-- Dataset records follows --
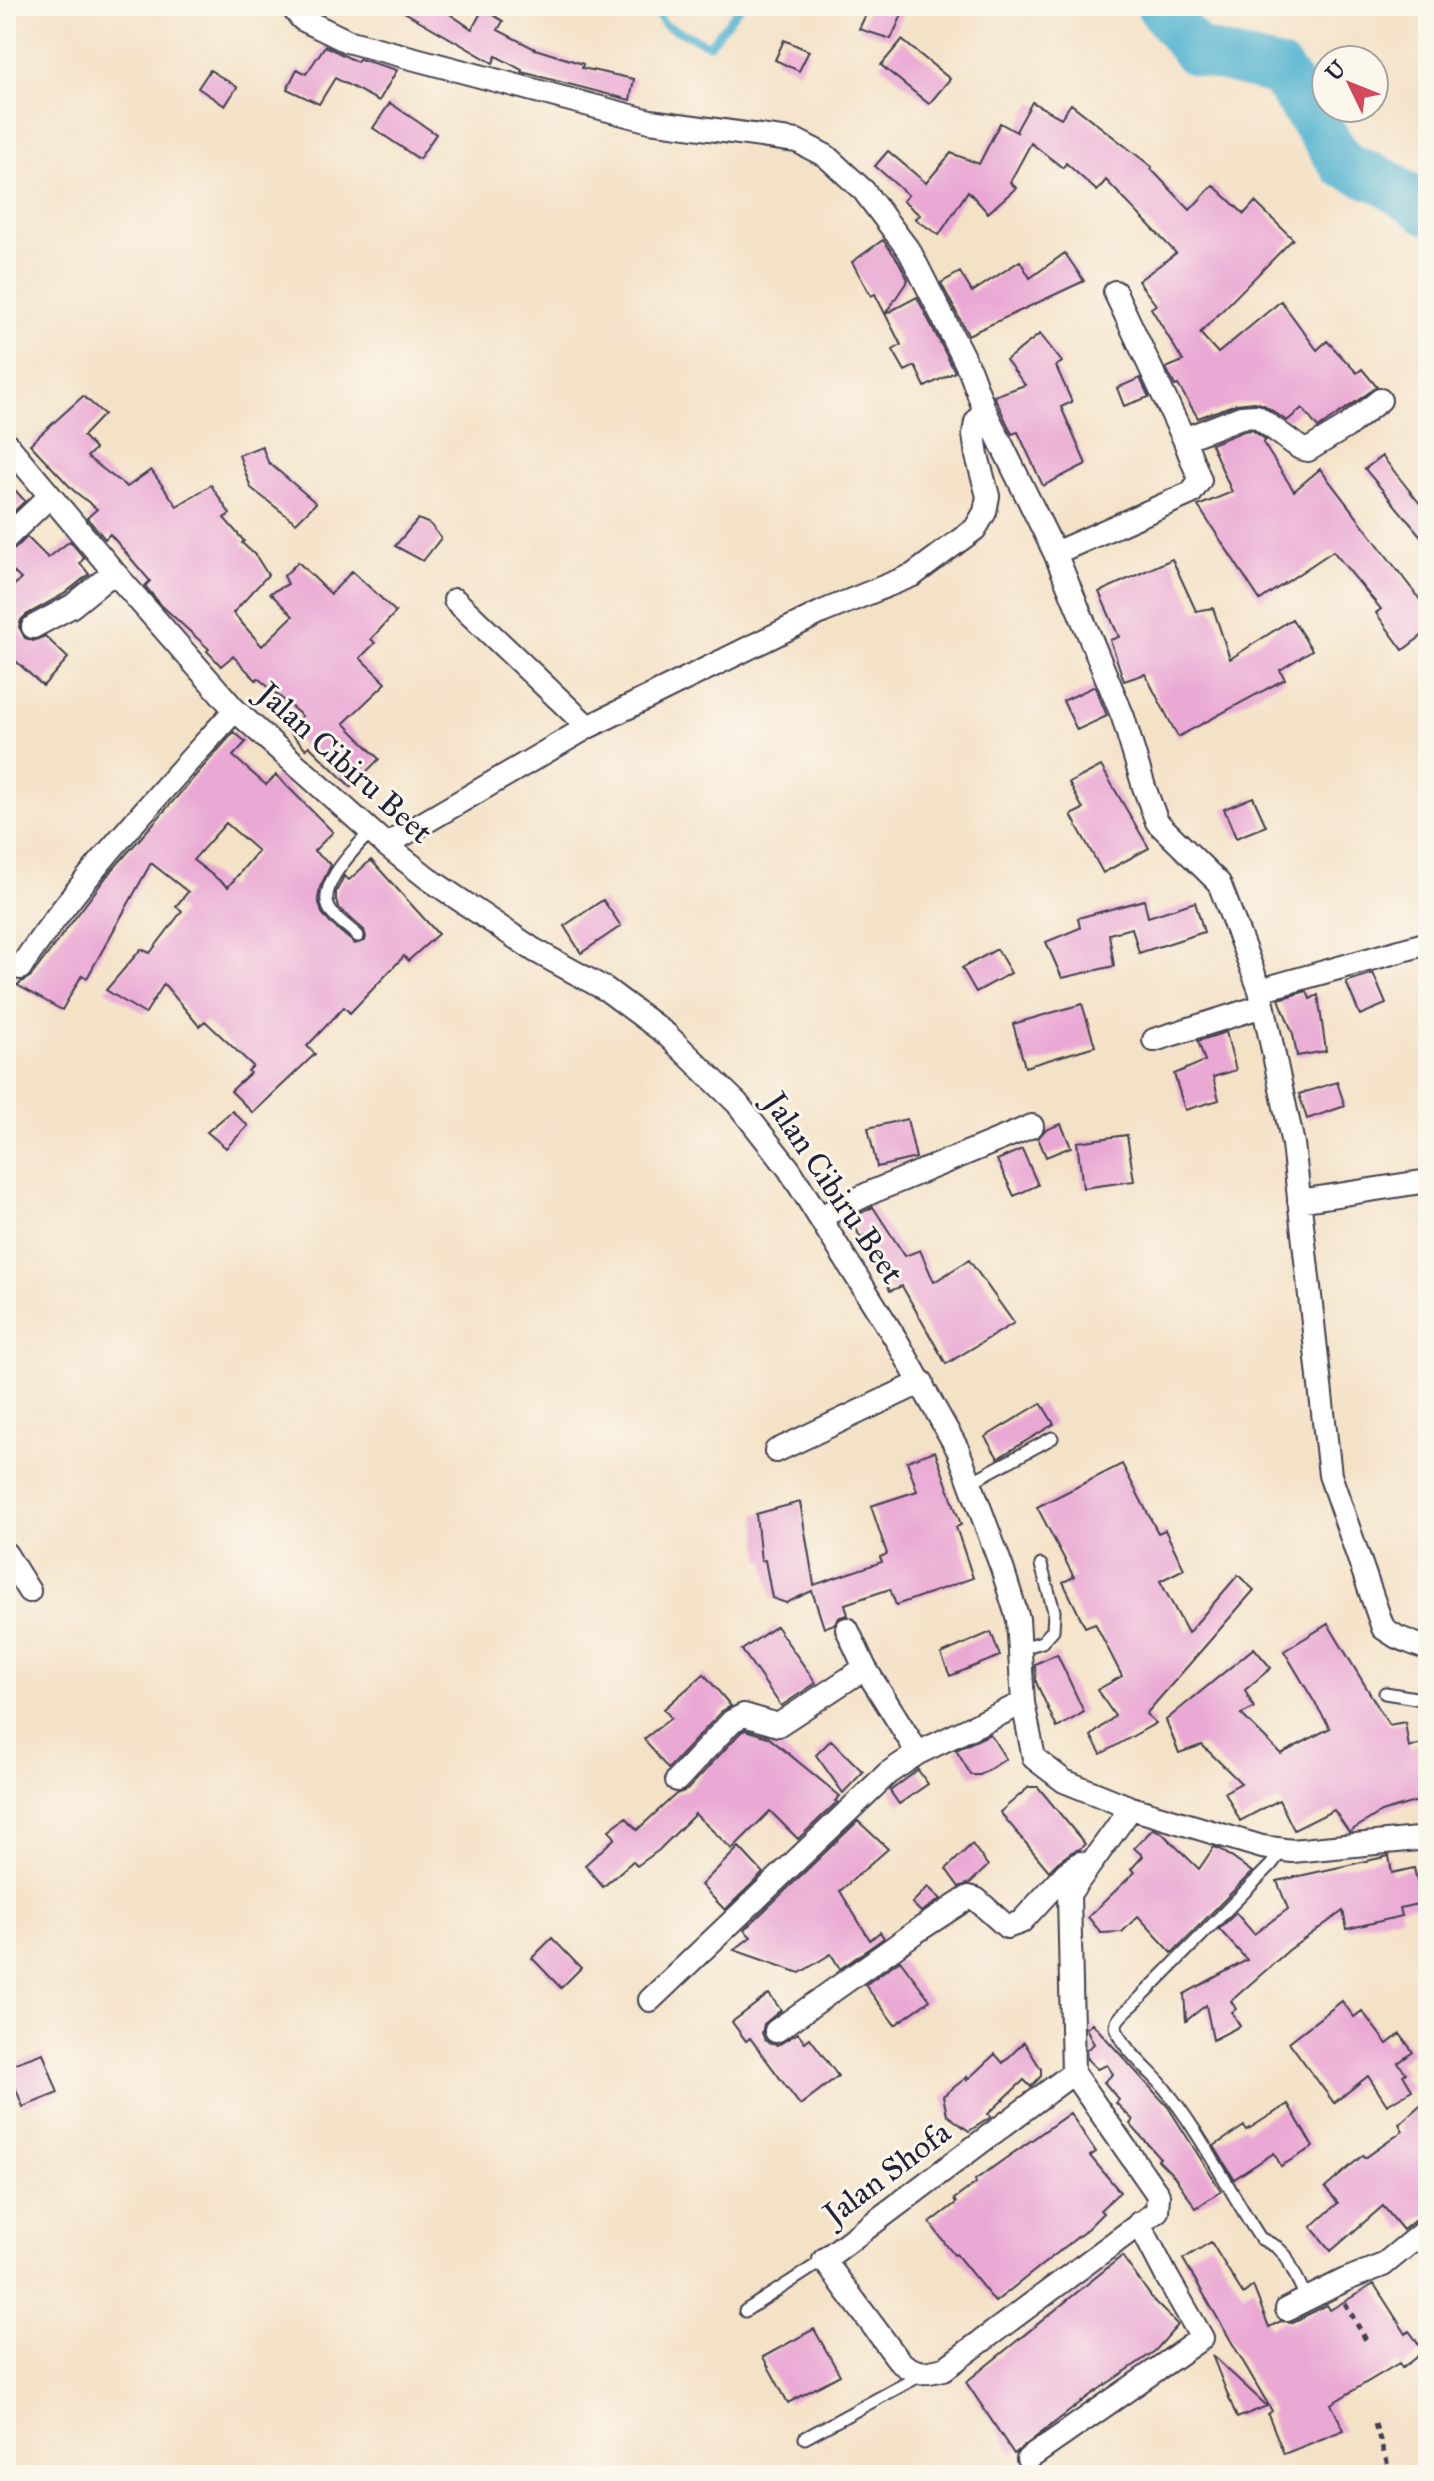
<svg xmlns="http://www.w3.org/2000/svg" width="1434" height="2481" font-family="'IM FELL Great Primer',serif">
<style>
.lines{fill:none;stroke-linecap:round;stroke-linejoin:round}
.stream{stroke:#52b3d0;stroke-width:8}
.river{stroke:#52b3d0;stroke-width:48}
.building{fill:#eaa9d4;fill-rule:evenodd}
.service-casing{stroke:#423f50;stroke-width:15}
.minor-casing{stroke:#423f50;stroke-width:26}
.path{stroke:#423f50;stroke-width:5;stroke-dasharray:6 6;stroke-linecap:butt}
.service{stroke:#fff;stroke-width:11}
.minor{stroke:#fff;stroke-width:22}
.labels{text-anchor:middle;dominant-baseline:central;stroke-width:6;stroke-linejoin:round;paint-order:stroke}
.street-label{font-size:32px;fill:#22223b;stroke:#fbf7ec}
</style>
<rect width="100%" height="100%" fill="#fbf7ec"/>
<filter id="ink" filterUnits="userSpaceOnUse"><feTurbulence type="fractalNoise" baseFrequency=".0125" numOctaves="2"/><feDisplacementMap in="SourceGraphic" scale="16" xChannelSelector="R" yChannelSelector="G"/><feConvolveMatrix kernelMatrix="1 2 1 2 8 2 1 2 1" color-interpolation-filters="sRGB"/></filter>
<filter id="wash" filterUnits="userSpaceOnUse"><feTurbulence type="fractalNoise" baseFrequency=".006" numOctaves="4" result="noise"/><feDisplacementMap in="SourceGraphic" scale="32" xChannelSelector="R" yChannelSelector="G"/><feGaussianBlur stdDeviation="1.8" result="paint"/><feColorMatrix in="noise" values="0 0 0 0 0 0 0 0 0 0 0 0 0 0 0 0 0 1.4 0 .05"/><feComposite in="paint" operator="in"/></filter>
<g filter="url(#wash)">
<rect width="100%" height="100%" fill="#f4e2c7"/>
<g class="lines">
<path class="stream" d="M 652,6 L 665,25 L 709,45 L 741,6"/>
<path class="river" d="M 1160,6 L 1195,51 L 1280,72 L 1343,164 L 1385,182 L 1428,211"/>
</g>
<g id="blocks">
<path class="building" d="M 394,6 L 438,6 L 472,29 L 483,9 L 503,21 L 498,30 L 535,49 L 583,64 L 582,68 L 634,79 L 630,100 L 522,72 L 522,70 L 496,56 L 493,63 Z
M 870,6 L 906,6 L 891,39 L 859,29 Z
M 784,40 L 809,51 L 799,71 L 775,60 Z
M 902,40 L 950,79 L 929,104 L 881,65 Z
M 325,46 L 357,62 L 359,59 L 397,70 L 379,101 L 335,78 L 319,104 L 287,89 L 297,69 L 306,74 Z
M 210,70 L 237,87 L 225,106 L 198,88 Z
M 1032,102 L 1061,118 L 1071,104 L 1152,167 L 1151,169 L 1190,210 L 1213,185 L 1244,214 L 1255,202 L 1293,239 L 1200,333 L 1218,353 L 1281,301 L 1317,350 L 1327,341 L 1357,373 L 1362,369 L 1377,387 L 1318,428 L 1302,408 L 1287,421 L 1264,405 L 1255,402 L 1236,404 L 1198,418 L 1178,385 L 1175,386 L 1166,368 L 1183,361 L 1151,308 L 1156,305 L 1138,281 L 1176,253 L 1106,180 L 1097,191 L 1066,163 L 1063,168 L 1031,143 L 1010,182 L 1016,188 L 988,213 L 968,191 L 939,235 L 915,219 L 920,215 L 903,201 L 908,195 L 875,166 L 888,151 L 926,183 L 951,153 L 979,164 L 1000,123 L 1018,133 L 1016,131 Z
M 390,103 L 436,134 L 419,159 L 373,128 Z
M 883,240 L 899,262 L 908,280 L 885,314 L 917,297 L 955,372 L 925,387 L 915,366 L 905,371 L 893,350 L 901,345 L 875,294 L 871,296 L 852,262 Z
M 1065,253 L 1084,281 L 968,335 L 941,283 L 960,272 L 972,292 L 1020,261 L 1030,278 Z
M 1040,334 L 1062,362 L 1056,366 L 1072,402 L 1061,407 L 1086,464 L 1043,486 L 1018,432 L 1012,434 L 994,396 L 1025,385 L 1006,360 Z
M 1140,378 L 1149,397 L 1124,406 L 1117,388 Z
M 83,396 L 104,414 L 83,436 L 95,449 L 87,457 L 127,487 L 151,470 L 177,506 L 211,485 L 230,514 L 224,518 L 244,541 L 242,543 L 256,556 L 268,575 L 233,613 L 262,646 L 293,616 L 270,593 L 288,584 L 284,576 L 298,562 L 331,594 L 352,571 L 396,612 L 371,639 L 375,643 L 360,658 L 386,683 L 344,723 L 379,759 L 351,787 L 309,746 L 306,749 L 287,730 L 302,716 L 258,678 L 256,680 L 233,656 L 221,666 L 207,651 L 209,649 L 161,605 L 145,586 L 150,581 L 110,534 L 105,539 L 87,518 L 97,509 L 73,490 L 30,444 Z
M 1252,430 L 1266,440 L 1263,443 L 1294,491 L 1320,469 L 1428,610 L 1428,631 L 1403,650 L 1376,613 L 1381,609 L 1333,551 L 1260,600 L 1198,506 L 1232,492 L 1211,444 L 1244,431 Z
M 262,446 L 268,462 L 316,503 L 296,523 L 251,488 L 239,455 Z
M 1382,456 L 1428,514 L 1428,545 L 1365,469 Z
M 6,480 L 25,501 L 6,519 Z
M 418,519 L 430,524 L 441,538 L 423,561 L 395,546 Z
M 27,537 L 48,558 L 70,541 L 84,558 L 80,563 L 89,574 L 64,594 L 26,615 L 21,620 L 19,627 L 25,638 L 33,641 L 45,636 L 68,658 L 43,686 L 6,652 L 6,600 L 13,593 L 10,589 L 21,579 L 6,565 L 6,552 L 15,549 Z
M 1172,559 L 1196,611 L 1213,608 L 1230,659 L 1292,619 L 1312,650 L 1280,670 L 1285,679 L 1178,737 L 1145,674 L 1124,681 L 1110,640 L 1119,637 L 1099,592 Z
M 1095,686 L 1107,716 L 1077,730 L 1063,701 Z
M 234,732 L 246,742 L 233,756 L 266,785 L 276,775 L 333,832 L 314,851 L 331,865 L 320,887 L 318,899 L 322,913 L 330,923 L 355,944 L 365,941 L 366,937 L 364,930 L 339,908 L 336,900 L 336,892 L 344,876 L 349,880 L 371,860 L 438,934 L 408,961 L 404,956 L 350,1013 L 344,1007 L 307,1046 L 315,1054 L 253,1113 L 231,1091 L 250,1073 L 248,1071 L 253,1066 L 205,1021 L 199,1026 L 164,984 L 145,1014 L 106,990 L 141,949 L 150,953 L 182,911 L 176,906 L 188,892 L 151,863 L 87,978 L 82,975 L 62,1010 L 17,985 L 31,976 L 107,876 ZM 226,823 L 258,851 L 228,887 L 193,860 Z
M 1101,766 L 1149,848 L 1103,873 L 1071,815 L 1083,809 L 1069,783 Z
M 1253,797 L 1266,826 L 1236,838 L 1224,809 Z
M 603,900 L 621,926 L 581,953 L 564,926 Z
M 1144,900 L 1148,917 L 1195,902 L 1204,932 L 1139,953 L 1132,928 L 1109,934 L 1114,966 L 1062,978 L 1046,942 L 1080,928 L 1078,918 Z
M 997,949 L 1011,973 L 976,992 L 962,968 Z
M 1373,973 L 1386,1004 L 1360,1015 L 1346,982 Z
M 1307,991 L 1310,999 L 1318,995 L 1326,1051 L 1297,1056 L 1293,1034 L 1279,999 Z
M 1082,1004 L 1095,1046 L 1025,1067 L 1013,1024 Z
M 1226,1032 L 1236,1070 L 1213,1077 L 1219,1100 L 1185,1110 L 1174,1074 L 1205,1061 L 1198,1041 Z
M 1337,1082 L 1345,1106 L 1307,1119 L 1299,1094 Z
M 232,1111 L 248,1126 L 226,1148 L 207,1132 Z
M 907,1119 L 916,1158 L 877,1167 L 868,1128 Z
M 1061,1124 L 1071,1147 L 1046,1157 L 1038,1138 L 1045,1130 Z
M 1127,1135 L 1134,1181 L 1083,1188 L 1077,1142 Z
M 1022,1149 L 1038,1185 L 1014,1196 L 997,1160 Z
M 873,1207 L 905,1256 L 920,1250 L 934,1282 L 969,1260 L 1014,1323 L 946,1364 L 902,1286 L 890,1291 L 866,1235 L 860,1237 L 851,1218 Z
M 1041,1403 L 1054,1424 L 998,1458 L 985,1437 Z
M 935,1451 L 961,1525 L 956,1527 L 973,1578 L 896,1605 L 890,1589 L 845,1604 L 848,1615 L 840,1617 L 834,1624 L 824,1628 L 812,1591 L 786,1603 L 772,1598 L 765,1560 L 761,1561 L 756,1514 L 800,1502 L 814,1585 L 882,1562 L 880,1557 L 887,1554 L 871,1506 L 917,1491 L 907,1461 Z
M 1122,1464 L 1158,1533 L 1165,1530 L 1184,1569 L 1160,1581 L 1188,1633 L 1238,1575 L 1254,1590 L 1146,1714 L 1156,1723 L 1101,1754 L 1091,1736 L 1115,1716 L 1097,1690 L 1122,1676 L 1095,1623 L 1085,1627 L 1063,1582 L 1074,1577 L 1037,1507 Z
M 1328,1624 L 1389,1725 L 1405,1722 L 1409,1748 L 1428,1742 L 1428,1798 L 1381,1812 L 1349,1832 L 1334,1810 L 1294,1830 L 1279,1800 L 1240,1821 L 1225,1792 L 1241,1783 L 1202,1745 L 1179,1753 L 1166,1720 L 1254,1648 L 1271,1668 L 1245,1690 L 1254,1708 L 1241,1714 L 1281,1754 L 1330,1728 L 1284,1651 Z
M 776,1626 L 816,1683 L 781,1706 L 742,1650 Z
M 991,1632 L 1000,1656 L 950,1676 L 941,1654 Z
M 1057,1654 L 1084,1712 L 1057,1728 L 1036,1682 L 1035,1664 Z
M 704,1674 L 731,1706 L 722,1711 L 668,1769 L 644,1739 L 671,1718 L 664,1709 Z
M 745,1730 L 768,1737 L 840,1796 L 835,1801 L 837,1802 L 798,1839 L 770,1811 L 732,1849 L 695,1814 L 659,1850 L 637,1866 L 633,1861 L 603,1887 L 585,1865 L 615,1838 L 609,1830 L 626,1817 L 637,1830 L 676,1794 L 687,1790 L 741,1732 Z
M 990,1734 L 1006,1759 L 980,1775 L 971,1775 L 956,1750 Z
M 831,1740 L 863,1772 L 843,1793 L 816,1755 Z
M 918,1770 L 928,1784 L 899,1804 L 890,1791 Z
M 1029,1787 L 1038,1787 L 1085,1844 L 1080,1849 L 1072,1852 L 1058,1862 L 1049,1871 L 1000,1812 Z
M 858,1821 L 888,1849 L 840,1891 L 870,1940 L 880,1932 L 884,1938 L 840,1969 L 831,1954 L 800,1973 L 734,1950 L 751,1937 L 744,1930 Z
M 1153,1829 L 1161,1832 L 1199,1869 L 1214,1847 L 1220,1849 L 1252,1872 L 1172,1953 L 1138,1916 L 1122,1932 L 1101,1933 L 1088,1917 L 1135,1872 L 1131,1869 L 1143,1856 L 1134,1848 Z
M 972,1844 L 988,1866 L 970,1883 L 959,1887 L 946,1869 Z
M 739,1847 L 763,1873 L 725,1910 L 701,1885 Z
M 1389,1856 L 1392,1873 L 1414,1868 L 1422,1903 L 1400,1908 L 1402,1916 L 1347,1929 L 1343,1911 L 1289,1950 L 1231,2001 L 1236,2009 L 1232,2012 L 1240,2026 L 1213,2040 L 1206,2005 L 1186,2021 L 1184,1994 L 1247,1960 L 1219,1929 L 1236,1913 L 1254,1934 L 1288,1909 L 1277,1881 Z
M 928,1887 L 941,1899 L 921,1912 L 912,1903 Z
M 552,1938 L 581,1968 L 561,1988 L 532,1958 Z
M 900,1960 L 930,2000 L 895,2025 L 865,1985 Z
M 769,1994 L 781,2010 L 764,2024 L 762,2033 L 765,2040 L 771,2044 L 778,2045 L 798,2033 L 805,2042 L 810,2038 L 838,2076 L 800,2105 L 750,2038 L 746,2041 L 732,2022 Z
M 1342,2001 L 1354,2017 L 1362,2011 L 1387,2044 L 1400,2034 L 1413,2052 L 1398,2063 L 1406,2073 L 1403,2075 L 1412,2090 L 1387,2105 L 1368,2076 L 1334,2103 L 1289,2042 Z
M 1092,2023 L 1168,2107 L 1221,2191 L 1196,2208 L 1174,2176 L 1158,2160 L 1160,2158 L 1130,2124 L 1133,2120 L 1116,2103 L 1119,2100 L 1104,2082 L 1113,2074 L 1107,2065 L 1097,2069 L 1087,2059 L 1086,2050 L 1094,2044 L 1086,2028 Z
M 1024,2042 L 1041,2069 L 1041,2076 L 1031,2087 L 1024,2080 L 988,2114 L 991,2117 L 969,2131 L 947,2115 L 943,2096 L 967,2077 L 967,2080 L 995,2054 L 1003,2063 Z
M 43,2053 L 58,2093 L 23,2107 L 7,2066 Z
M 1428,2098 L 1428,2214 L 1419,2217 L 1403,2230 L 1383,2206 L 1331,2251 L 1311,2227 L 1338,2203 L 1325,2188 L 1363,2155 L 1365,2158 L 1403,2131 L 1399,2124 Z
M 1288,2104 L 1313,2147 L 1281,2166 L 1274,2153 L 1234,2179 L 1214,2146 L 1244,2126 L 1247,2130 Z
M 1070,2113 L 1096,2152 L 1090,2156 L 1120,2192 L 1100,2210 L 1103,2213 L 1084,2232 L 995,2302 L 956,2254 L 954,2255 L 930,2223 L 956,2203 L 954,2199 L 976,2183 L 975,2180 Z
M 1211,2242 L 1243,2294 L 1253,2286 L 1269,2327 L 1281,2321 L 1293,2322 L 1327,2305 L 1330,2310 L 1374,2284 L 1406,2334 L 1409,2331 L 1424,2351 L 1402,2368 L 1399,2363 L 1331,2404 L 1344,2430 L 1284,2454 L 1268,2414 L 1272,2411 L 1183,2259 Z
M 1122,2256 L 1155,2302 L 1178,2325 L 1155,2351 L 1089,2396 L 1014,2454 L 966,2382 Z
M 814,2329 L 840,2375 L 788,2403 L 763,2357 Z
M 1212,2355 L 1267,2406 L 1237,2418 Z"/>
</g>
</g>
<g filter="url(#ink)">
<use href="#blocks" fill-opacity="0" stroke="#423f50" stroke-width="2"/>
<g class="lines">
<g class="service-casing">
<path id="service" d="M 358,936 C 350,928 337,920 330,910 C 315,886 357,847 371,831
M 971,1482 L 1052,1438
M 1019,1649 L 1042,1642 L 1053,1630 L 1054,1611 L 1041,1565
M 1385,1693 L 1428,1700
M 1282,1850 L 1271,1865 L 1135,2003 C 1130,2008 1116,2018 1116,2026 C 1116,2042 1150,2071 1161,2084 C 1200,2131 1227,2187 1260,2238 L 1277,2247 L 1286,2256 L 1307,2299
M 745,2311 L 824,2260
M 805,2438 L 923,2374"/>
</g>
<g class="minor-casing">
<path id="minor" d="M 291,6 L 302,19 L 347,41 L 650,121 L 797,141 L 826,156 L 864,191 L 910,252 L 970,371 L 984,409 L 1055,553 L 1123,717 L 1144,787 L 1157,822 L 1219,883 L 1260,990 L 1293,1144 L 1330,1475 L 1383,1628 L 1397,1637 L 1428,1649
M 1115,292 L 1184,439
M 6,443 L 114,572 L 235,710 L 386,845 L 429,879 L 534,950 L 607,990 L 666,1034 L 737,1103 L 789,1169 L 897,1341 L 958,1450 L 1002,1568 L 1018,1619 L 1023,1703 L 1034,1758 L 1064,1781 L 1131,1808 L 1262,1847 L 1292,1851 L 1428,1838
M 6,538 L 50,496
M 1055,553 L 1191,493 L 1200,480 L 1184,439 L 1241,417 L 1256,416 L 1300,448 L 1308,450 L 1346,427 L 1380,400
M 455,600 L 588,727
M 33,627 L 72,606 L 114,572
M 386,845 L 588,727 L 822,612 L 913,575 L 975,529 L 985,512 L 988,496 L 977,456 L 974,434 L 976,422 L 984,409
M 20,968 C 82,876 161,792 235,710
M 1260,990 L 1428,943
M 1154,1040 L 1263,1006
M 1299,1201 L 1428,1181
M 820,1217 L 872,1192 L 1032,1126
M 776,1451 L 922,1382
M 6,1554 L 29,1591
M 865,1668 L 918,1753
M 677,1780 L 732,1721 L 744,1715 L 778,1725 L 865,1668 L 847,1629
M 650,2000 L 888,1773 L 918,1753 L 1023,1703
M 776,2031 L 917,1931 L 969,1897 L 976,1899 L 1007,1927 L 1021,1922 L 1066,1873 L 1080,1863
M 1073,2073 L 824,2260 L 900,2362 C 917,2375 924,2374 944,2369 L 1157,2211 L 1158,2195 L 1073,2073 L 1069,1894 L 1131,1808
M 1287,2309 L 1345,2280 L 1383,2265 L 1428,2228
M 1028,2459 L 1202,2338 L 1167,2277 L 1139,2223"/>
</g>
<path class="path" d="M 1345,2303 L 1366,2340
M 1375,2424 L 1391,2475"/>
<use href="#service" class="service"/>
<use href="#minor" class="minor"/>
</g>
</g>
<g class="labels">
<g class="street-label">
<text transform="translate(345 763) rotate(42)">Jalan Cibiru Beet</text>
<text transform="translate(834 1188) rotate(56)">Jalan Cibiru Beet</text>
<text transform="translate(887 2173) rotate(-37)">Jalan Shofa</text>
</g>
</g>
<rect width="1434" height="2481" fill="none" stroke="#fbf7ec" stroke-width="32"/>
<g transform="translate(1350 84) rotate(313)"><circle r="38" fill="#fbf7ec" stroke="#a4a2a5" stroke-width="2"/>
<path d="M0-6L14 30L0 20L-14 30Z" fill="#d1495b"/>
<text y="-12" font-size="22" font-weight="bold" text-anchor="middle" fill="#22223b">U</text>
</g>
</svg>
-- Dataset records concluded --
**Activity**. From the records given above, copy all lines containing "SourceGraphic".

**Written reply**.
<filter id="ink" filterUnits="userSpaceOnUse"><feTurbulence type="fractalNoise" baseFrequency=".0125" numOctaves="2"/><feDisplacementMap in="SourceGraphic" scale="16" xChannelSelector="R" yChannelSelector="G"/><feConvolveMatrix kernelMatrix="1 2 1 2 8 2 1 2 1" color-interpolation-filters="sRGB"/></filter>
<filter id="wash" filterUnits="userSpaceOnUse"><feTurbulence type="fractalNoise" baseFrequency=".006" numOctaves="4" result="noise"/><feDisplacementMap in="SourceGraphic" scale="32" xChannelSelector="R" yChannelSelector="G"/><feGaussianBlur stdDeviation="1.8" result="paint"/><feColorMatrix in="noise" values="0 0 0 0 0 0 0 0 0 0 0 0 0 0 0 0 0 1.4 0 .05"/><feComposite in="paint" operator="in"/></filter>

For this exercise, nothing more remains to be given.